Marine Kang | 2026 I.S. Symposium

Name: Marine Kang
Title: Not Everyone Recovers from Disaster in the Same Way: Wildfire Risk, Insurance Premiums, and Income-Stratified Migration in California
Majors: Economics ; English
Advisors: Jancy Ling Liu; Jennifer Hayward
Wildfire risk in the United States is unevenly distributed, reflecting underlying socioeconomic differences rather than random exposure. While existing research typically finds that natural disasters induce population outflows, it largely focuses on realized migration and overlooks the possibility that households may face increasing pressure to relocate while being unable to do so. In addition, existing approaches remain limited in explaining how such constraints are experienced and interpreted across individuals. This paper develops a framework in which migration is a constrained decision shaped by both migration pressure and migration feasibility.
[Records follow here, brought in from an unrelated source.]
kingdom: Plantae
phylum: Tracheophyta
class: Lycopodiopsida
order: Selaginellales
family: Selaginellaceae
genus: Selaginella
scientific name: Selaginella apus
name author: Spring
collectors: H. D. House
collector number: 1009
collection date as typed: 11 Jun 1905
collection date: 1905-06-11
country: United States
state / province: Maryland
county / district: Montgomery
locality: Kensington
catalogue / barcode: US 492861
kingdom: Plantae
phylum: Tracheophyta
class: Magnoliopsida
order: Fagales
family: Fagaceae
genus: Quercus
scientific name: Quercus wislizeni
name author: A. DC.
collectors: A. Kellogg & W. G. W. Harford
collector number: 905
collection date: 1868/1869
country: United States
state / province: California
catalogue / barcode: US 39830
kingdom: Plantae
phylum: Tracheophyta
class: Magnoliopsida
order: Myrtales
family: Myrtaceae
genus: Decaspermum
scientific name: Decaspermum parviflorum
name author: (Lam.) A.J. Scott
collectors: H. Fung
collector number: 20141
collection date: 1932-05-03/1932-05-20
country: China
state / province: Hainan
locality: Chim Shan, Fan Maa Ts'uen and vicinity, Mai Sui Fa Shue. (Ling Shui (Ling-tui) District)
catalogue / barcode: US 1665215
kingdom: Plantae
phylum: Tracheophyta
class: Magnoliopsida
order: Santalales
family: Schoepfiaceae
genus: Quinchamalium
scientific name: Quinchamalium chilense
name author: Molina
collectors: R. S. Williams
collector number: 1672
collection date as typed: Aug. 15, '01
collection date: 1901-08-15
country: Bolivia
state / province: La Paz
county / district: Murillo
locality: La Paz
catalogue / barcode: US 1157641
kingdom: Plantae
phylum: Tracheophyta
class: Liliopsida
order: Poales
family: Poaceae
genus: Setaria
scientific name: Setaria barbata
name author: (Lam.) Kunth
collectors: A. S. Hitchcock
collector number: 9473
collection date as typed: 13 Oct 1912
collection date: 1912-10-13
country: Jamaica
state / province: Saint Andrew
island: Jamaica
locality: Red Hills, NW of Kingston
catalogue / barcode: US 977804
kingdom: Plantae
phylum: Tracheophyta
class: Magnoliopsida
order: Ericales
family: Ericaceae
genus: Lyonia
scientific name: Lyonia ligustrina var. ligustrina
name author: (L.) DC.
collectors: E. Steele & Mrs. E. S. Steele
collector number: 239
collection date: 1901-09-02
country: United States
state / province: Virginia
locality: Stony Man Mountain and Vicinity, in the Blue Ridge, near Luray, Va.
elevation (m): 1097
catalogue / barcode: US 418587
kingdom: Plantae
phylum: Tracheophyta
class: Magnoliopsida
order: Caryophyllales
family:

Wildfire exposure raises the cost of remaining in place, yet simultaneously tightens household budget constraints, preventing relocation. Using a ZIP code ×quarter panel dataset for California from 2017q2 to 2023q1, I find that wildfire exposure does not lead to mass exit. Instead, it induces a short-run decline in both in-migration and out-migration—a “mobility freeze”—with no systematic change in net migration. These effects attenuate over time and are stronger in lower-income and lower-wealth areas. I interpret these patterns as reflecting a tension between increased migration pressure and reduced migration feasibility, for which insurance market responses provide a plausible mechanism. Rising premiums, reduced coverage, and insurer withdrawal increase the cost of remaining while limiting households’ ability to move. To interpret these dynamics, I draw on environmental humanities to conceptualize mobility freeze as constrained agency under environmental risk, where the same shock produces uneven lived experiences across socioeconomic groups. Overall, this paper highlights constrained mobility as a central adjustment to environmental risk and provides evidence that the ability to move is unequally distributed, while the experience of environmental risk varies across socioeconomic groups.
Posted in Symposium 2026 on May 1, 2026.